Gastritis

Perspectiva general

La gastritis es un término general para un grupo de enfermedades con un punto en común: la inflamación del revestimiento del estómago. La inflamación de la gastritis generalmente se produce por la misma infección bacteriana que provoca la mayoría de las úlceras estomacales. El uso frecuente de determinados analgésicos y beber demasiado alcohol también pueden contribuir a la gastritis.

La gastritis puede ocurrir súbitamente (gastritis aguda) o puede ocurrir lentamente con el tiempo (gastritis crónica). En algunos casos, la gastritis puede producir úlceras y un mayor riesgo de sufrir cáncer de estómago. Pero, para la mayoría de las personas, la gastritis no es grave y mejora rápidamente con tratamiento.

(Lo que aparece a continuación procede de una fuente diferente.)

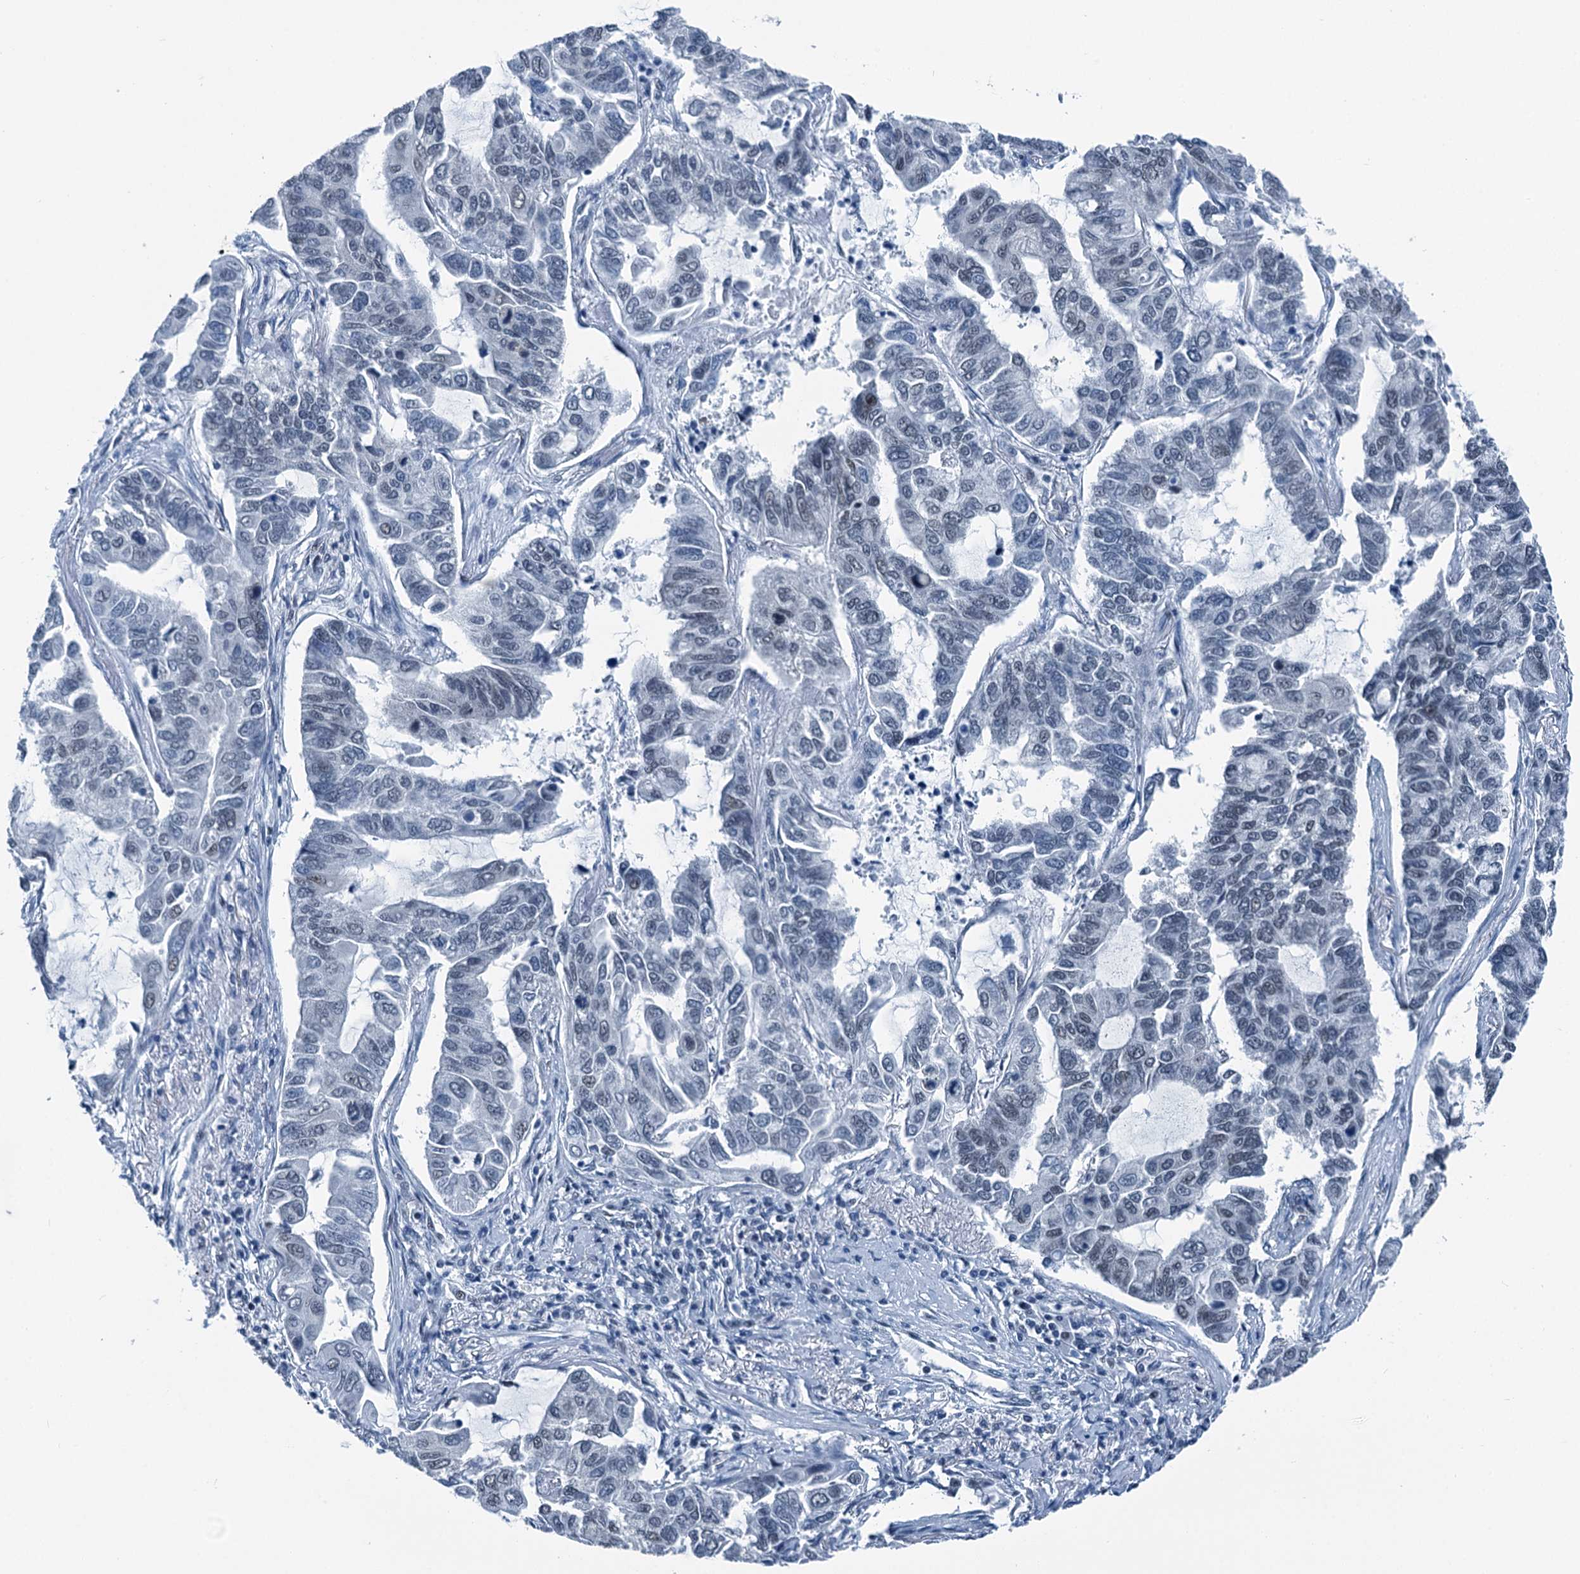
{"staining": {"intensity": "negative", "quantity": "none", "location": "none"}, "tissue": "lung cancer", "cell_type": "Tumor cells", "image_type": "cancer", "snomed": [{"axis": "morphology", "description": "Adenocarcinoma, NOS"}, {"axis": "topography", "description": "Lung"}], "caption": "There is no significant staining in tumor cells of lung cancer.", "gene": "TRPT1", "patient": {"sex": "male", "age": 64}}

Estómago, válvula pilórica y parte superior del intestino delgado (duodeno)

El estómago es un saco muscular de un tamaño similar al de un melón pequeño que se expande al comer o beber para albergar hasta un galón (aproximadamente 4 litros) de comida o líquido. Una vez que el estómago pulveriza la comida, fuertes contracciones musculares (ondas peristálticas) empujan la comida hacia la válvula pilórica, que la conduce a la parte superior del intestino delgado (duodeno).

Síntomas

Los signos y síntomas de la gastritis son:

  • Dolor o ardor (indigestión) en la parte superior del abdomen; pueden mejorar o empeorar cuando comes
  • Náuseas
  • Vómitos
  • Sensación de saciedad en la parte superior del abdomen luego de haber comido

La gastritis no siempre provoca signos y síntomas.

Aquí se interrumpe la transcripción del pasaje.